▸ SET OF TASKS
A – In the bird notes below, about how many birds were in the corn bunting flock gathering along the reedbed?
B – From the bird notes below, extract the passage starting with "As usual around" and going on through "tide edged nearer.".
C – Extend the bird notes below, writing on from their final sentence.

▸ EXTRACT PROVIDED

As usual around ten little egrets were feeding along the water's edge of the Channel in different places. One by one and occasionally in pairs, they flew off to roost but strangely in different directions. Some egrets headed west as if maybe heading for the nearby Abberton reservoir, whilst other egrets went eastwards in the direction of the old priory at St Osyth about three miles to the east of the Island, where there is a regular egret roost.

In the stubble field a flock of 200 golden plovers crouched low amongst the tussocks and blending in well. A similar sized flock of more golden plover were also resting on the mudflats and no doubt would be moving soon as the tide edged nearer.

It was pleasing to see the large corn bunting flock of around 50 birds were still gathering along the reedbed beside the seawall. They seem to arrive just as the sun sets but they seem very wary and nervous and take a while to settle down. In near darkness one corn bunting appeared to fly off the side of the grassy seawall as if it was going to spend the night on the ground.

▸ RECORDS SUPPLIED
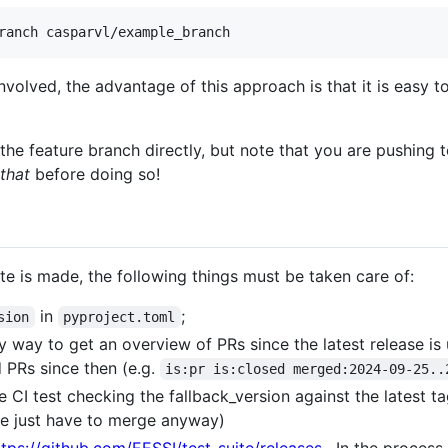
ranch casparvl/example_branch
 involved, the advantage of this approach is that it is easy 
he feature branch directly, but note that you are pushing 
that
before doing so!
te is made, the following things must be taken care of:
in
;
sion
pyproject.toml
 way to get an overview of PRs since the latest release is 
d PRs since then (e.g.
is:pr is:closed merged:2024-09-25..
CI test checking the fallback_version against the latest tagg
e just have to merge anyway)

▸ LIST OF ANSWERS
A – Around 50 birds.

B –
As usual around ten little egrets were feeding along the water's edge of the Channel in different places. One by one and occasionally in pairs, they flew off to roost but strangely in different directions. Some egrets headed west as if maybe heading for the nearby Abberton reservoir, whilst other egrets went eastwards in the direction of the old priory at St Osyth about three miles to the east of the Island, where there is a regular egret roost.

In the stubble field a flock of 200 golden plovers crouched low amongst the tussocks and blending in well. A similar sized flock of more golden plover were also resting on the mudflats and no doubt would be moving soon as the tide edged nearer.

C –
Also in the reedbed ten pied wagtails dropped in once the sun had dropped below the horizon.
The only other small birds seen were 10 meadow pipits and a reed bunting.

The last bit of daylight along the Strood with the incoming tide starting to cover the brushwood breakwaters in the picture above.

Other recent news from the Island includes a hummingbird hawkmoth seen in Andy Fields garden in West Mersea on the 20th and a good variety of birds seen by Glyn Evans whilst walking along the north side of the Island on Monday 17th.
The most unusual was a long-eared owl at Reeveshall, a water rail near the Oyster Fishery, also merlin, 4 wheatears, whinchat, 2 whimbrel, spotted redshank, 310 golden plovers, 3 marsh harriers on Mersea and 3 on Langenhoe. Two common seals were seen on the mud near Maydays.


The last few days have been sunny and warm - our Indian summer, with a parched ground to match. There was a bit more cloud and breeze on Friday 14th and this rather tatty small copper couldn't decide whether to rest up for the day, or enjoy the last of the late afternoon sunshine. Only a few small white butterflies were seen in the late afternoon whilst southern hawker, migrant hawker and common darter were seen on the wing.

The very warm days recently and the light northerly breeze have made it very difficult to find any small migrant birds in any of the hedges. They all seemed to have headed south.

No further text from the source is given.